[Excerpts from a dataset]
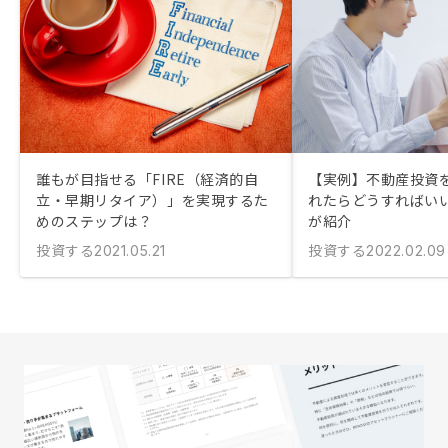
誰もが目指せる「FIRE（経済的自
【実例】不動産投資
立・早期リタイア）」を実現するた
れたらどうすればいい
めのステップは？
が紹介
投資する
投資する
2021.05.21
2022.02.09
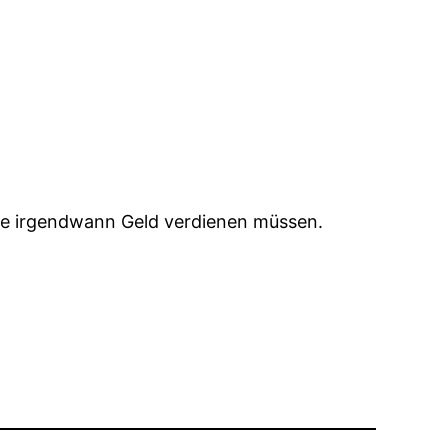
ote irgendwann Geld verdienen müssen.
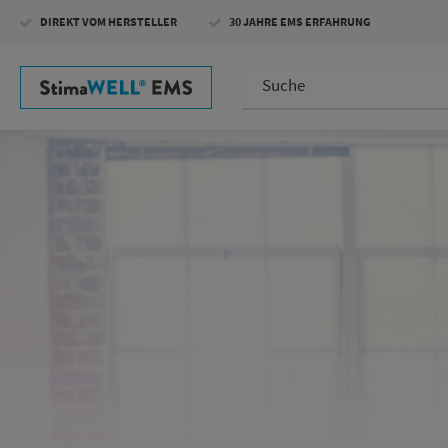
Direkt
DIREKT VOM HERSTELLER
30 JAHRE EMS ERFAHRUNG
zum
Inhalt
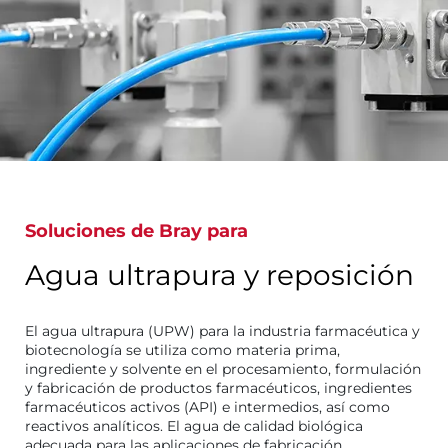
Soluciones de Bray para
Agua ultrapura y reposición
El agua ultrapura (UPW) para la industria farmacéutica y
biotecnología se utiliza como materia prima,
ingrediente y solvente en el procesamiento, formulación
y fabricación de productos farmacéuticos, ingredientes
farmacéuticos activos (API) e intermedios, así como
reactivos analíticos. El agua de calidad biológica
adecuada para las aplicaciones de fabricación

# Assignment:
Transcribe every one of the lines above exactly, leaving the pictures out of your answer.

# Problem solution:
誰もが目指せる「FIRE（経済的自
【実例】不動産投資
立・早期リタイア）」を実現するた
れたらどうすればいい
めのステップは？
が紹介
投資する
投資する
2021.05.21
2022.02.09
ote irgendwann Geld verdienen müssen.
Direkt
DIREKT VOM HERSTELLER
30 JAHRE EMS ERFAHRUNG
zum
Inhalt
Soluciones de Bray para
Agua ultrapura y reposición
El agua ultrapura (UPW) para la industria farmacéutica y
biotecnología se utiliza como materia prima,
ingrediente y solvente en el procesamiento, formulación
y fabricación de productos farmacéuticos, ingredientes
farmacéuticos activos (API) e intermedios, así como
reactivos analíticos. El agua de calidad biológica
adecuada para las aplicaciones de fabricación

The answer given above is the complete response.